= REQUIRED ACTION =
Repeat the text of every row below word for word, and leave the pictures out of your answer.

= RECORDS SUPPLIED =

* * * * *

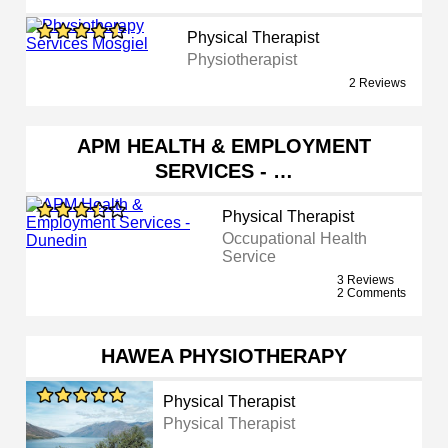
Physical Therapist
Physiotherapist
2 Reviews
APM HEALTH & EMPLOYMENT
SERVICES - …
Physical Therapist
Occupational Health
Service
3 Reviews
2 Comments
HAWEA PHYSIOTHERAPY
Physical Therapist
Physical Therapist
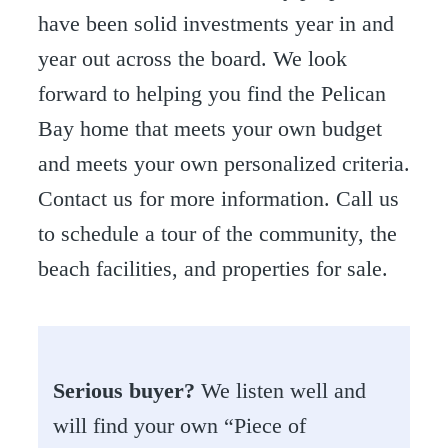
have been solid investments year in and
year out across the board. We look
forward to helping you find the Pelican
Bay home that meets your own budget
and meets your own personalized criteria.
Contact us for more information. Call us
to schedule a tour of the community, the
beach facilities, and properties for sale.
Serious buyer?
We listen well and
will find your own “Piece of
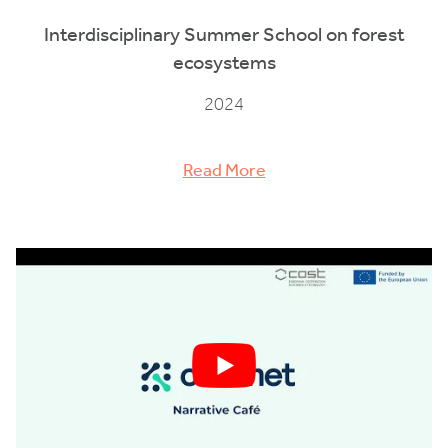
Interdisciplinary Summer School on forest
ecosystems
2024
Read More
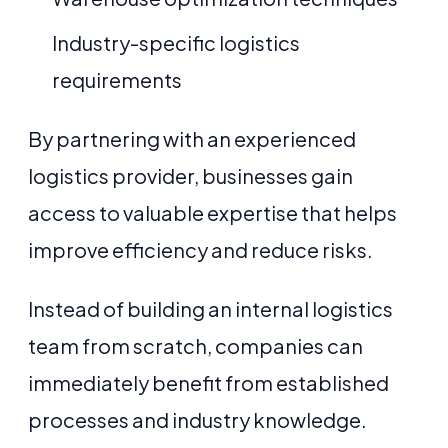
Industry-specific logistics
requirements
By partnering with an experienced
logistics provider, businesses gain
access to valuable expertise that helps
improve efficiency and reduce risks.
Instead of building an internal logistics
team from scratch, companies can
immediately benefit from established
processes and industry knowledge.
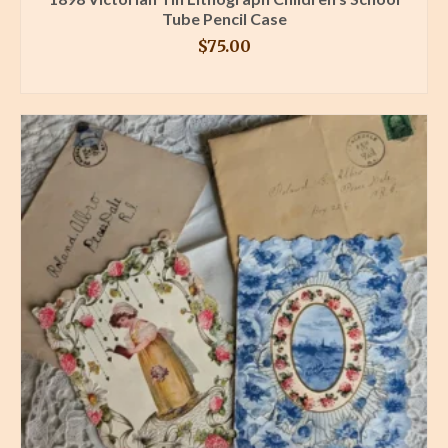
Tube Pencil Case
$
75.00
BUY PRODUCT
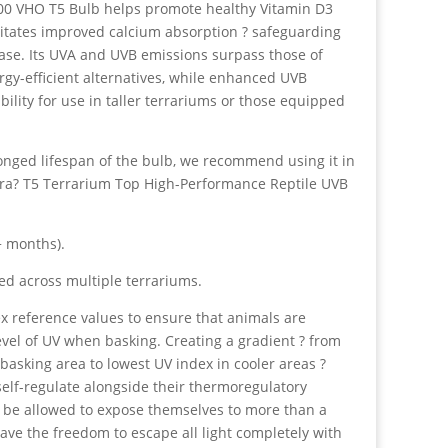
00 VHO T5 Bulb helps promote healthy Vitamin D3
ilitates improved calcium absorption ? safeguarding
ase. Its UVA and UVB emissions surpass those of
rgy-efficient alternatives, while enhanced UVB
bility for use in taller terrariums or those equipped
onged lifespan of the bulb, we recommend using it in
rra? T5 Terrarium Top High-Performance Reptile UVB
+ months).
ed across multiple terrariums.
x reference values to ensure that animals are
vel of UV when basking. Creating a gradient ? from
 basking area to lowest UV index in cooler areas ?
elf-regulate alongside their thermoregulatory
 be allowed to expose themselves to more than a
e the freedom to escape all light completely with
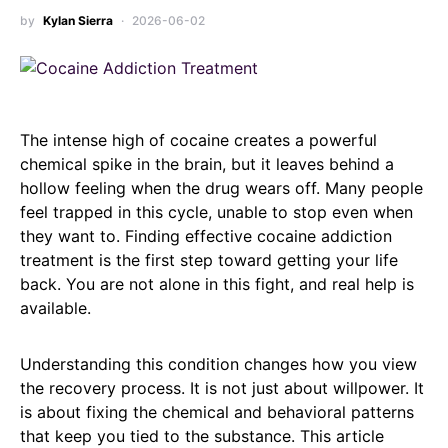
by
Kylan Sierra
2026-06-02
The intense high of cocaine creates a powerful
chemical spike in the brain, but it leaves behind a
hollow feeling when the drug wears off. Many people
feel trapped in this cycle, unable to stop even when
they want to. Finding effective cocaine addiction
treatment is the first step toward getting your life
back. You are not alone in this fight, and real help is
available.
Understanding this condition changes how you view
the recovery process. It is not just about willpower. It
is about fixing the chemical and behavioral patterns
that keep you tied to the substance. This article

* * * * *

= ANSWER SECTION =
Physical Therapist
Physiotherapist
2 Reviews
APM HEALTH & EMPLOYMENT
SERVICES - …
Physical Therapist
Occupational Health
Service
3 Reviews
2 Comments
HAWEA PHYSIOTHERAPY
Physical Therapist
Physical Therapist
have been solid investments year in and
year out across the board. We look
forward to helping you find the Pelican
Bay home that meets your own budget
and meets your own personalized criteria.
Contact us for more information. Call us
to schedule a tour of the community, the
beach facilities, and properties for sale.
Serious buyer?
We listen well and
will find your own “Piece of
Interdisciplinary Summer School on forest
ecosystems
2024
Read More
Industry-specific logistics
requirements
By partnering with an experienced
logistics provider, businesses gain
access to valuable expertise that helps
improve efficiency and reduce risks.
Instead of building an internal logistics
team from scratch, companies can
immediately benefit from established
processes and industry knowledge.
Tube Pencil Case
$
75.00
BUY PRODUCT
00 VHO T5 Bulb helps promote healthy Vitamin D3
ilitates improved calcium absorption ? safeguarding
ase. Its UVA and UVB emissions surpass those of
rgy-efficient alternatives, while enhanced UVB
bility for use in taller terrariums or those equipped
onged lifespan of the bulb, we recommend using it in
rra? T5 Terrarium Top High-Performance Reptile UVB
+ months).
ed across multiple terrariums.
x reference values to ensure that animals are
vel of UV when basking. Creating a gradient ? from
 basking area to lowest UV index in cooler areas ?
elf-regulate alongside their thermoregulatory
 be allowed to expose themselves to more than a
e the freedom to escape all light completely with
by
Kylan Sierra
2026-06-02
The intense high of cocaine creates a powerful
chemical spike in the brain, but it leaves behind a
hollow feeling when the drug wears off. Many people
feel trapped in this cycle, unable to stop even when
they want to. Finding effective cocaine addiction
treatment is the first step toward getting your life
back. You are not alone in this fight, and real help is
available.
Understanding this condition changes how you view
the recovery process. It is not just about willpower. It
is about fixing the chemical and behavioral patterns
that keep you tied to the substance. This article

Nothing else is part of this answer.